かつては果樹園。その横に掘り進む予定だった運河。その入口の水門。湧き立つ雲に流れゆく川。自然と建造物と。夢と現実と。

真夏の真っ青な空に鳶が飛ぶ。
さ、じゃ、川崎大師に向かおう。水門のすぐ近くに大師線の鈴木町駅がある。ここは1913年に味の素さんが河川近くの生産拠点を求められ用地を確保された。1923年の関東大震災の工場崩壊をも乗り越え再建、創業者の鈴木三郎さんにちなみ町の名前が鈴木町に。気持いいし、そのまま駅を横目にみながら歩く。
すぐに大師駅。

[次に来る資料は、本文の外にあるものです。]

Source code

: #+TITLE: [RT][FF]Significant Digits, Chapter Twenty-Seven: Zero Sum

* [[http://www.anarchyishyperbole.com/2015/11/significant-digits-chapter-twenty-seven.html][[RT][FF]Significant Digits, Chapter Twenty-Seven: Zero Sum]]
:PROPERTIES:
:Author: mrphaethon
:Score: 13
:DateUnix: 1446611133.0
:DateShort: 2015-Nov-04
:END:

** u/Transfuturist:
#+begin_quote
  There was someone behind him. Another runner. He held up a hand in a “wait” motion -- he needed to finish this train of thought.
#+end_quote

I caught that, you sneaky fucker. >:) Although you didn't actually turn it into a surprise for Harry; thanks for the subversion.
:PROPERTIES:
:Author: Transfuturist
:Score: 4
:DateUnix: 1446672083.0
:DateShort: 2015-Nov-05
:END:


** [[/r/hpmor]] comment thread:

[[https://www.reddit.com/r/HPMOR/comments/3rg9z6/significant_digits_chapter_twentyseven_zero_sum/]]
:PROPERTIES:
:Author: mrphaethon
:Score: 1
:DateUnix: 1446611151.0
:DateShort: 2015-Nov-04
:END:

駅前商店街は、ちょっとウキウキ。だるまさんも並ぶ中、黒蜜きなこの久寿餅(くずもち)や わらび餅、手焼きせんべいやごま菓子、など目移りするんだけど・・
まず本殿に向かわないとね。

青空に、すごく立派な屋根!と思ったらてっぺんに鳥が・・

弘法大師を祀る川﨑大師(平間寺へいけんじ)。この朱色の円に近い八角形の屋根の五重塔も見事。

堂々とした大山門。四方に四天王が配置されている。
ここからの景色はなかなか素敵。
この大きな提灯もなかなか目にしない。


もう夕刻にかかるんだけど、お詣りする人の流れは止まらない。
それぞれがそれぞれの流れで歩み、参拝してゆく。


老若男女。
会社への往来途中で立ち寄る人達も結構おられる。


お正月とかの世の中の節目だけじゃなくって、それぞれの節目やきっかけでお参りにくると、ちょっと心の中もほっとするよね。僕もお参りして行こう!

境内もゆったりしていてこんな景色にも遭遇できる。
まあるい宝珠と五重塔と。

弘法大師遍路尊像。健脚を願い像から下がっている草履に水をかける人たちも多い。そして、八角五重塔の近くには2015年に亡くなられた大相撲の「北の湖関」の銅像が・・ 彼は毎年参詣されていたとのこと。彼の雄姿にここで再会できるとは思っていなかった。彼は本当に強かった

お稲荷さんの向こうにお詣りする人の姿。

元気な鳥の声がすると思ったら屋根の上に・・

そして初めて遭遇したこの実。これ、ナツメ(棗)の木なんだ。
木自体は何回かあっているんだけど、実が見事になっているのを見るのは初めて。
もともと、初夏に芽吹くことから「夏芽」といわれるそう。ドライフルーツにもなるし、生はリンゴのようにさっぱりした甘味らしく・・・ 見るからに美味しそう。

陽が傾いてきた。
今日も頭の中に刻まれた、沢山の遭遇・・・
ああ、そろそろ帰らねば・・ 改めてお参りにこよう。
ゆっくり味わいたいスイーツもいろいろあるしね・・・

安藤広重の描いた五十三次–第二の宿場 川崎六郷渡舟
現在の神奈川県川崎市川崎区あたり。日本橋を出発する東海道五十三次の行程で最初に渡る大きな川がこの多摩川。対岸は川崎宿。多摩川の渡し船の「六郷の渡し」。奥には西日で真っ赤に染まる空と雪をかぶった富士山。